GASPORT (A. CATAPANO) - Ha già tirato fuori il servizio buono, non dimentica le buone maniere. Partita di gala vuole posate d'argento, e quindi, a quattro giorni da Roma-Juventus, Totti ieri ha rispolverato il cucchiaio: «scavetto» col sinistro dal limite, palombella giallorossa, Lobont, sempre lui, scavalcato. Pure il piccolo Nico Lopez, da ieri autorizzato ad allenarsi con la maglia giallorossa, ammirato. A questo giro, il portiere romeno avrà capito con chi ha a che fare?
Quanto vale? A certe cose ci si adegua serenamente, ad altre non ci si abitua mai. Totti, per dire, si è rassegnato a non essere più il Paperone della Roma. Già oggi Daniele De Rossi guadagna più o meno quanto lui: tra impicci e imbrogli viaggiano entrambi sui 5 milioni netti a campionato. Ma De Rossi deve ancora fare l'ultimo scatto di anzianità, e che scatto: forte della possibilità dal 1° febbraio di liberarsi a parametro zero, per restare alla Roma chiede almeno un milione in più a stagione per i prossimi cinque anni. 6, è il numero magico che dovrebbe convincerlo a rinunciare alle petrosterline degli sceicchi del Manchester City. Esoso? Forse, ma la Roma ora si è convinta ad alzare l'offerta di quel tanto che basta, la prossima settimana Franco Baldini incontrerà Sergio Berti e forse arriverà il sospirato sì. Con annesso sorpasso su Totti nella money list. Nessuna invidia per i soldi, anzi come si dice da queste parti: che Dio glieli accresca. Piuttosto, una riflessione: la Roma si ripagherà l'investimento come è avvenuto nel periodo d'oro del capitano? Perché De Rossi non sarà mai la stessa gallina dalle uova d'oro che Totti è per la Roma. Sponsorizzazioni, tournée, amichevoli: con lui valgono tot, senza molto meno.
Al centro, ma non troppo Anche oggi che Totti è stato «normalizzato»: sempre al centro del progetto, ma non più al centro degli altri, sempre il più forte della squadra, ma solo con la condizione fisica di un marine. Ai cambiamenti non ci si abitua mai. Soprattutto se per vent'anni hai avuto altre attenzioni, se sei stato al centro della scena. Ovvio, quindi, che in questi mesi Totti si sia sentito maltrattato: da certe prese di posizione della dirigenza, da certi trattamenti di Luis Enrique. Escluso, sostituito, titolare ma lontano dalla porta, infatti ha smesso di segnare. Poi infortunato e di nuovo escluso. La panchina di Firenze non l'ha capita. Stava bene per aiutare la squadra, ma non quando è andata in svantaggio e in inferiorità. Un nonsense.

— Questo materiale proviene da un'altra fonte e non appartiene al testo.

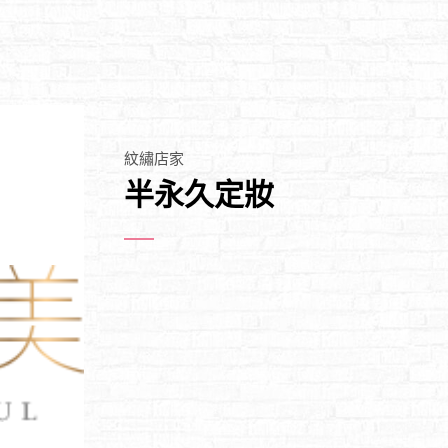
紋繡店家
半永久定妝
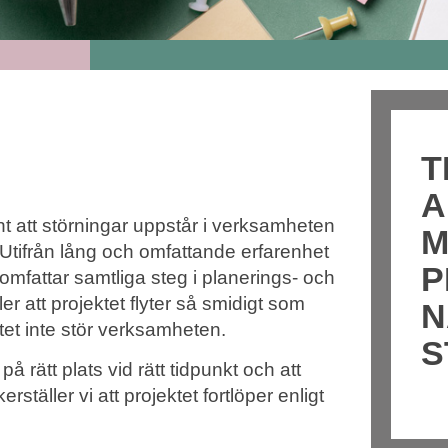
T
A
hänt att störningar uppstår i verksamheten
M
r. Utifrån lång och omfattande erfarenhet
P
 omfattar samtliga steg i planerings- och
r att projektet flyter så smidigt som
N
etet inte stör verksamheten.
S
 på rätt plats vid rätt tidpunkt och att
ställer vi att projektet fortlöper enligt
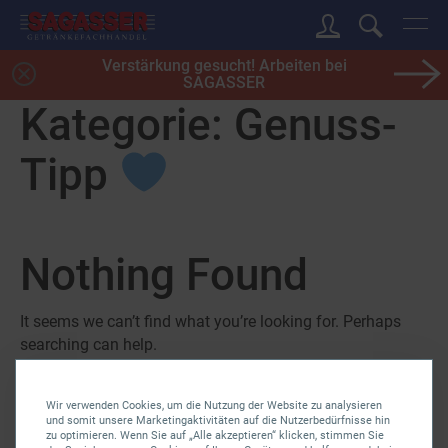
Verstärkung gesucht! Arbeiten bei
SAGASSER
Kategorie:
Genuss-
Tipp
Nothing Found
It seems we can’t find what you’re looking for. Perhaps
searching can help.
Suchen
Wir verwenden Cookies, um die Nutzung der Website zu analysieren
und somit unsere Marketingaktivitäten auf die Nutzerbedürfnisse hin
zu optimieren. Wenn Sie auf „Alle akzeptieren“ klicken, stimmen Sie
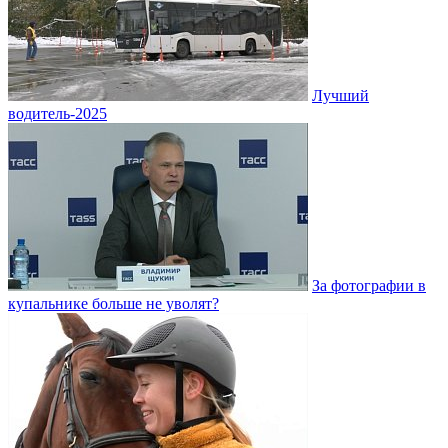
Лучший
водитель-2025
За фотографии в
купальнике больше не уволят?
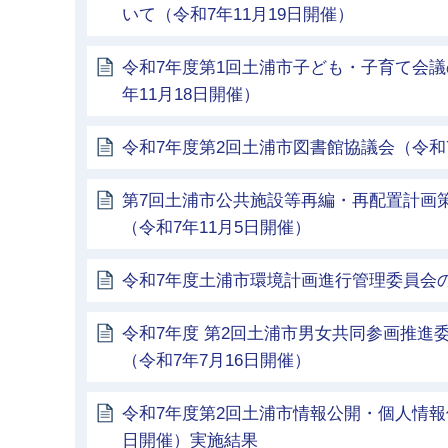
いて（令和7年11月19日開催）
令和7年度第1回土浦市子ども・子育て会議
年11月18日開催）
令和7年度第2回土浦市図書館協議会（令和7
第7回土浦市公共施設等再編・再配置計画
（令和7年11月5日開催）
令和7年度土浦市環境計画進行管理委員会
令和7年度 第2回土浦市男女共同参画推進
（令和7年7月16日開催）
令和7年度第2回土浦市情報公開・個人情報
日開催）実施結果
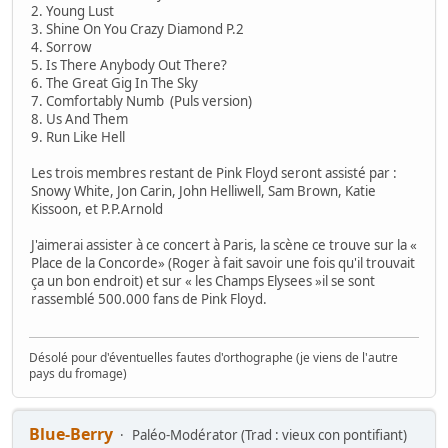
2. Young Lust
3. Shine On You Crazy Diamond P.2
4. Sorrow
5. Is There Anybody Out There?
6. The Great Gig In The Sky
7. Comfortably Numb (Puls version)
8. Us And Them
9. Run Like Hell
Les trois membres restant de Pink Floyd seront assisté par :
Snowy White, Jon Carin, John Helliwell, Sam Brown, Katie
Kissoon, et P.P.Arnold
J'aimerai assister à ce concert à Paris, la scène ce trouve sur la «
Place de la Concorde» (Roger à fait savoir une fois qu'il trouvait
ça un bon endroit) et sur « les Champs Elysees »il se sont
rassemblé 500.000 fans de Pink Floyd.
Désolé pour d'éventuelles fautes d'orthographe (je viens de l'autre
pays du fromage)
Blue-Berry
Paléo-Modérator (Trad : vieux con pontifiant)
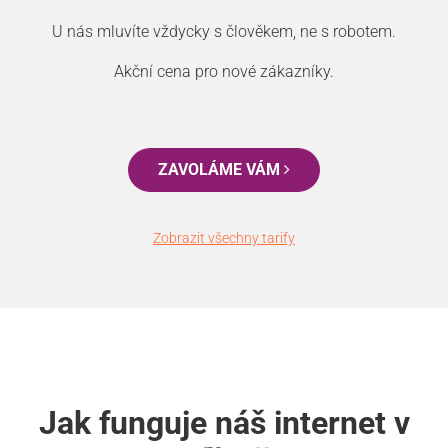
U nás mluvíte vždycky s člověkem, ne s robotem.
Akční cena pro nové zákazníky.
ZAVOLÁME VÁM
Zobrazit všechny tarify
Jak funguje náš internet v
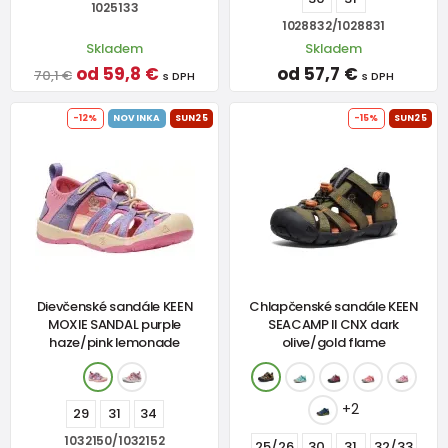
1025133
1028832/1028831
Skladem
Skladem
od 59,8 €
od 57,7 €
70,1 €
s DPH
s DPH
-12%
NOVINKA
SUN25
-15%
SUN25
Dievčenské sandále KEEN
Chlapčenské sandále KEEN
MOXIE SANDAL purple
SEACAMP II CNX dark
haze/pink lemonade
olive/gold flame
+2
29
31
34
1032150/1032152
25/26
30
31
32/33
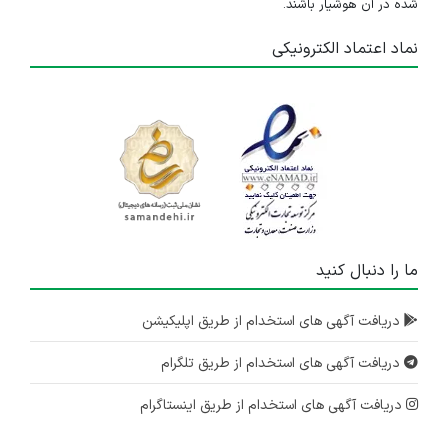
شده در آن هوشیار باشند.
نماد اعتماد الکترونیکی
ما را دنبال کنید
دریافت آگهی های استخدام از طریق اپلیکیشن
دریافت آگهی های استخدام از طریق تلگرام
دریافت آگهی های استخدام از طریق اینستاگرام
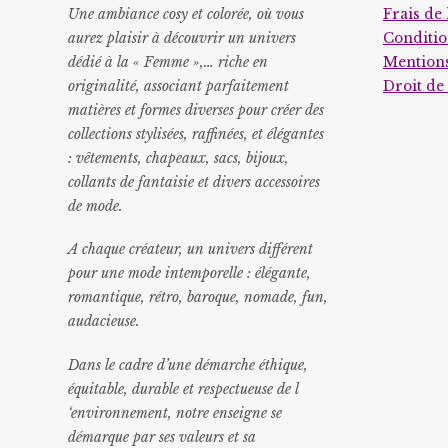
Une ambiance cosy et colorée, où vous
Frais de 
aurez plaisir à découvrir un univers
Conditio
dédié à la « Femme »,… riche en
Mentions
originalité, associant parfaitement
Droit de
matières et formes diverses pour créer des
collections stylisées, raffinées, et élégantes
: vêtements, chapeaux, sacs, bijoux,
collants de fantaisie et divers accessoires
de mode.
A chaque créateur, un univers différent
pour une mode intemporelle : élégante,
romantique, rétro, baroque, nomade, fun,
audacieuse.
Dans le cadre d’une démarche éthique,
équitable, durable et respectueuse de l
‘environnement, notre enseigne se
démarque par ses valeurs et sa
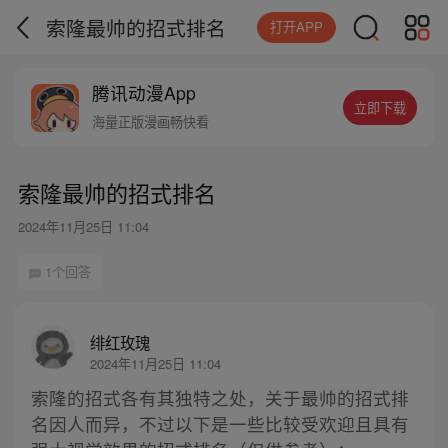
索隆最帅的招式排名
打开APP
腾讯动漫App
立即下载
海量正版漫画畅快看
索隆最帅的招式排名
2024年11月25日 11:04
1个回答
绯红玫瑰
2024年11月25日 11:04
索隆的招式各有其独特之处，关于最帅的招式排
名因人而异，不过以下是一些比较受欢迎且具有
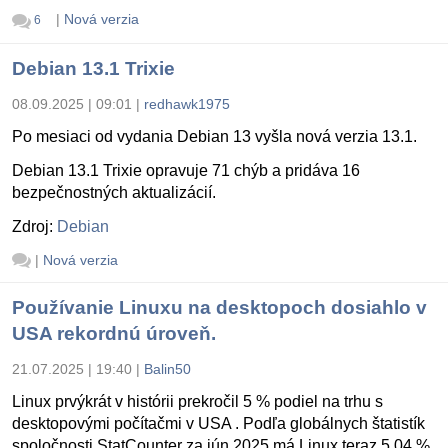
|
Nová verzia
6
Debian 13.1 Trixie
08.09.2025 | 09:01
|
redhawk1975
Po mesiaci od vydania Debian 13 vyšla nová verzia 13.1.
Debian 13.1 Trixie opravuje 71 chýb a pridáva 16
bezpečnostných aktualizácií.
Zdroj:
Debian
|
Nová verzia
Používanie Linuxu na desktopoch dosiahlo v
USA rekordnú úroveň.
21.07.2025 | 19:40
|
Balin50
Linux prvýkrát v histórii prekročil 5 % podiel na trhu s
desktopovými počítačmi v USA . Podľa globálnych štatistík
spoločnosti StatCounter za jún 2025 má Linux teraz 5,04 %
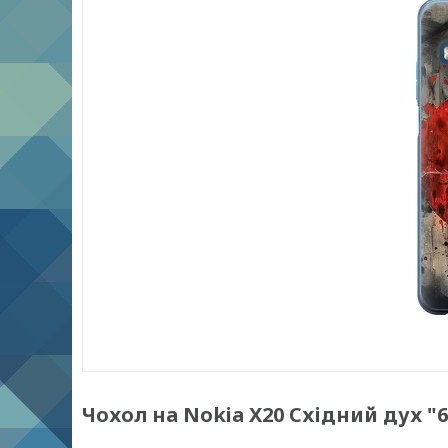
Чохол на Nokia X20 Східний дух "6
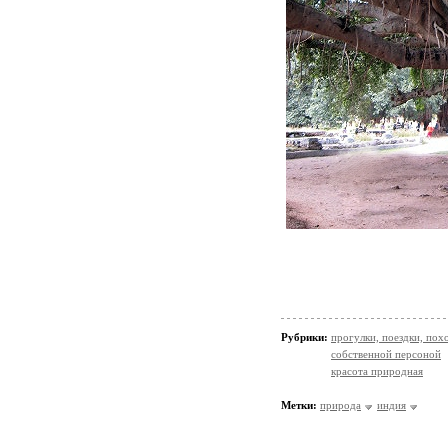
Рубрики:
прогулки, поездки, пох
собственной персоной
красота природная
Метки:
природа
индия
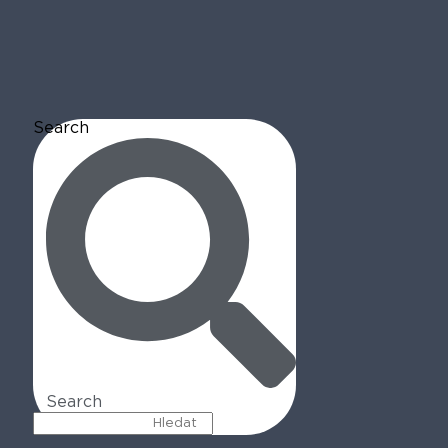
Search
Search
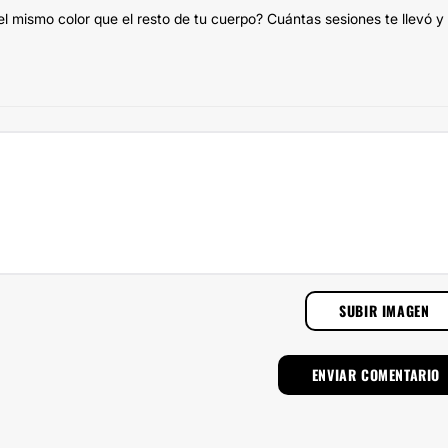
el mismo color que el resto de tu cuerpo? Cuántas sesiones te llevó y
SUBIR IMAGEN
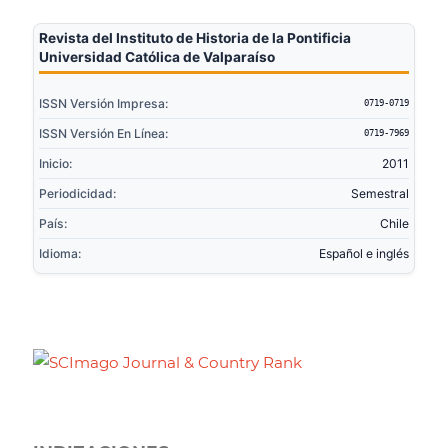
Revista del Instituto de Historia de la Pontificia
Universidad Católica de Valparaíso
ISSN Versión Impresa:
0719-0719
ISSN Versión En Línea:
0719-7969
Inicio:
2011
Periodicidad:
Semestral
País:
Chile
Idioma:
Español e inglés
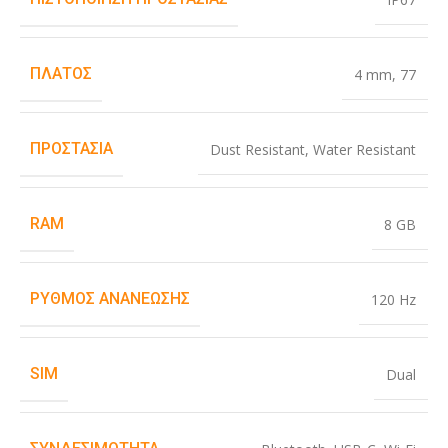
ΠΛΆΤΟΣ
4 mm
,
77
ΠΡΟΣΤΑΣΊΑ
Dust Resistant
,
Water Resistant
RAM
8 GB
ΡΥΘΜΌΣ ΑΝΑΝΈΩΣΗΣ
120 Hz
SIM
Dual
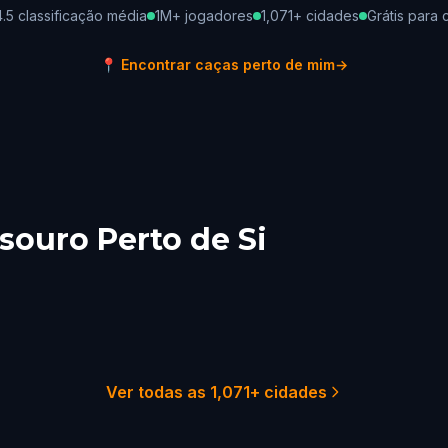
4.5 classificação média
1M+ jogadores
1,071+ cidades
Grátis para c
📍
Encontrar caças perto de mim
→
souro Perto de Si
 York City
Sydney
ladelphia
Melbourne
Australia
ston
Adelaide
Australia
Australia
51 caças
29 ca
22 caças
21 ca
18 caças
18 ca
Ver todas as 1,071+ cidades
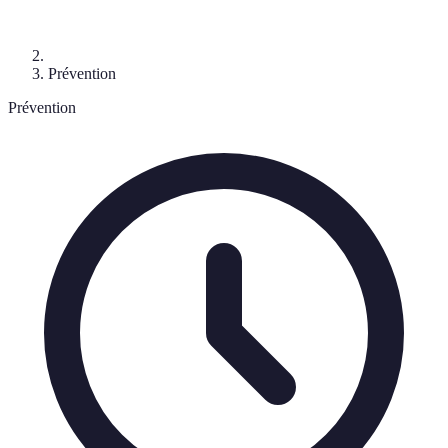
Prévention
Prévention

Una domanda. Cosa rappresenta Totti nella Roma italoispanoamericana? Lui non lo ha capito. A volte guardandosi attorno si sente un marziano (o sono gli altri i «diversi»?). Gli ultimi fatti lo hanno lasciato perplesso: non le paturnie di Osvaldo (che ieri ha assicurato: «Gioco alla Roma, non potrei essere più felice»), piuttosto la severità e la trasparenza con cui la società ha gestito l'accaduto. E anche le rigidità di Luis Enrique a volte gli sembrano eccessive, se non autolesioniste. Per esempio, a chi giova tenere Totti a 40 metri dalla porta? Sarà così anche con la Juve, ammesso che giochi. Magari ci arriva col cucchiaio.